→ SELECTED TEXT:
###

Recently, my colleague Linda Gorman wrote about Sovaldi, a new treatment for Hepatitis C that actually cures about 90 percent of patients taking it within three months. A regimen of this drug costs $1,000 per pill — or about $84,000 for a course of treatment. Despite its high cost, drug maker Gilead Sciences argues the lifetime costs of treating patients with Sovaldi are lower than older, less effective drugs that merely suppress Hepatitis C, as though it were a chronic condition. The ability to actually cure the disease is a huge bonus, which definitely bolsters Gilead Sciences’ argument. When deciding how to price Sovaldi, Gilead Sciences undoubtedly took the efficacy and cost of competing drug therapies into account. For example, a liver transplant can cost $600,000.

But what if Sovaldi merely held the disease Hepatitis C at bay, and only as long as it was taken regularly? What if Sovaldi had to be taken 6 days a week — year in and year out — at a cost of more than $300,000 per year? That is the type of question Joe Nocera tackles in a recent New York Times article.

Writing in the Times, Nocera actually discusses another wonder drug, Kalydeco, developed by Vertex Pharmaceuticals. Kalydeco targets a specific subset of people with the genetic lung disease cystic fibrosis. For this small subset of patients, the drug works wonders. According to the New York Times:

…it is the first drug that attacks not just the symptoms but the underlying cause of cystic fibrosis, a genetic lung disease that usually kills victims by the time they reach their 40s. It doesn’t work for every sufferer of the disease, but rather for a small subset — probably around 2,000 people — who have a specific genetic mutation that the drug targets. But for those it helps, it is life changing.

###

→ WORK REQUEST 1: Reproduce part of the drug pricing text, beginning at the words "Writing in the" and stopping after "is life changing.".
→ WORK REQUEST 2: In the drug pricing text, which company developed Kalydeco?

→ DATA:
###

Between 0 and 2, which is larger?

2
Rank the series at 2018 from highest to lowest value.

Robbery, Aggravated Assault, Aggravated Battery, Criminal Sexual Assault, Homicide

###

→ SOLUTION 1:
Writing in the Times, Nocera actually discusses another wonder drug, Kalydeco, developed by Vertex Pharmaceuticals. Kalydeco targets a specific subset of people with the genetic lung disease cystic fibrosis. For this small subset of patients, the drug works wonders. According to the New York Times:

…it is the first drug that attacks not just the symptoms but the underlying cause of cystic fibrosis, a genetic lung disease that usually kills victims by the time they reach their 40s. It doesn’t work for every sufferer of the disease, but rather for a small subset — probably around 2,000 people — who have a specific genetic mutation that the drug targets. But for those it helps, it is life changing.

→ SOLUTION 2: Vertex Pharmaceuticals